**Source data**

◇ ◇ ◇ ◇ ◇

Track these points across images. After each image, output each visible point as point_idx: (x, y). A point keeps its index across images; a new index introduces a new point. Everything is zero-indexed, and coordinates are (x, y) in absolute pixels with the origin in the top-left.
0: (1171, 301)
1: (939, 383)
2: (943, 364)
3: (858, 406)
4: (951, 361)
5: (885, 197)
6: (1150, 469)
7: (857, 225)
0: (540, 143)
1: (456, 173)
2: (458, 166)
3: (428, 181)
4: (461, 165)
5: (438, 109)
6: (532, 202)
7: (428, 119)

◇ ◇ ◇ ◇ ◇

**TASK INSTRUCTIONS**
All of the entries above should be written out again exactly.

**SOLUTION FOR THIS PROBLEM**
Track these points across images. After each image, output each visible point as point_idx: (x, y). A point keeps its index across images; a new index introduces a new point. Everything is zero-indexed, and coordinates are (x, y) in absolute pixels with the origin in the top-left.
0: (1171, 301)
1: (939, 383)
2: (943, 364)
3: (858, 406)
4: (951, 361)
5: (885, 197)
6: (1150, 469)
7: (857, 225)
0: (540, 143)
1: (456, 173)
2: (458, 166)
3: (428, 181)
4: (461, 165)
5: (438, 109)
6: (532, 202)
7: (428, 119)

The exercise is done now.